Wardell is a village in the Northern Rivers region of New South Wales, Australia. It is situated on the Richmond River and the Pacific Highway between Broadwater and Ballina. Wardell is approximately 724 km north of Sydney and 200 km south of Brisbane. The boundaries are within the Ballina Shire local government area.

==Population==

Wardell had a population of 662 in the 2021 Census: 50.7% were males and 49.3% were females. Of the total population in Wardell 10.1% were Indigenous persons. The most common occupations for employed persons were: technicians and trades workers at 20.4%, labourers 17.8%, community and personal service workers 13.7%, managers 10.2% and professionals 9.9%.

==History==
Bingall Creek was an old name of Wardell and it was also known in the 1850s as the cedar-getter's settlement, Blackwall which was established as a river port on the Richmond River. The river was an important transport route for the region for the first 100 years after settlement. It developed into an important sawmilling centre for the timber industry and later for the milling of sugar cane. Wardell is now split by the Pacific Highway and the River and is known by its landmark lift span bridge which was built to replace the ferries and barges used to transport Australian red cedar (Toona ciliata) and sugar cane in the 1800s. A steamboat service from Ballina to Lismore operated for many years. Today Wardell has a general store, post office, pub, service station and the Wardell Public School which has 50 pupils enrolled.
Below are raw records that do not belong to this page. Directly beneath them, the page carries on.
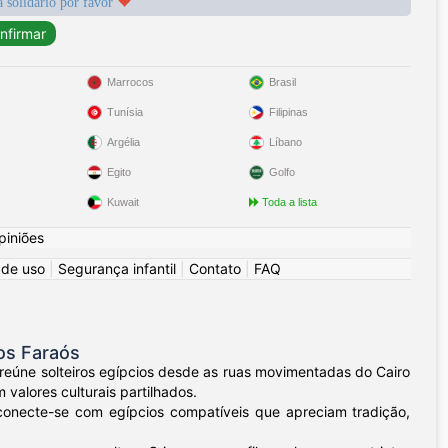
a solidário por favor
Marrocos
Brasil
Tunísia
Filipinas
Argélia
Líbano
Egito
Golfo
Kuwait
Toda a lista
piniões
 de uso
|
Segurança infantil
|
Contato
|
FAQ
os Faraós
 reúne solteiros egípcios desde as ruas movimentadas do Cairo
valores culturais partilhados.
 conecte-se com egípcios compatíveis que apreciam tradição,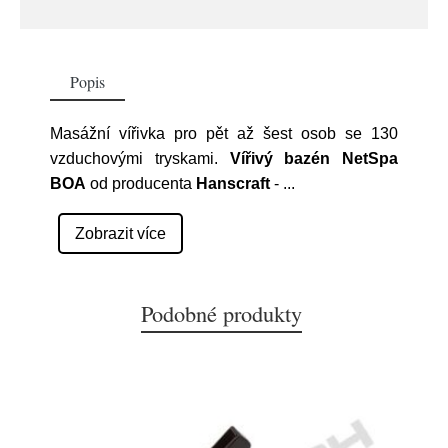
Popis
Masážní vířivka pro pět až šest osob se 130
vzduchovými tryskami.
Vířivý bazén NetSpa
BOA
od producenta
Hanscraft
-
...
Zobrazit více
Podobné produkty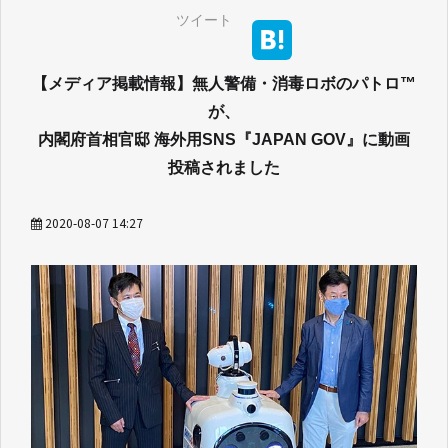
ツイート
【メディア掲載情報】無人警備・消毒ロボのパトロ™
が、
内閣府首相官邸 海外用SNS『JAPAN GOV』に動画
投稿されました
2020-08-07 14:27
The river and its estuaries abound with marine wildlife and are used for recreational fishing and water sports.

Wardell was the birthplace of architect Alexander Stewart Jolly (1887–1957), who designed a number of buildings in the north coast area. He also designed a number of homes in the Sydney area, some of which are heritage-listed. Poet and painter Edwin Wilson (1942–2022) spent his first six years in a farm house at East Wardell (as recorded in 'The Mullumbimby Kid').

==Impact==

The Flooding Event of 2022 has left a lasting impact on the community and the region as a whole:

- Property Damage: Huge numbers of homes and businesses suffered extensive damage due to flooding, leading to significant financial and emotional hardship for residents.
- Infrastructure Loss: This event also highlighted vulnerabilities in local infrastructure to the impacts of climate change.
- Community Resilience: The flooding event brought the community together, showcasing the resilience and support of Wardell's residents as they assisted each other during the crisis.

WardellCore officially known as the Wardell Community Organised Resilience Effort, is charity organisation registered following the 2022 Northern Rivers floods.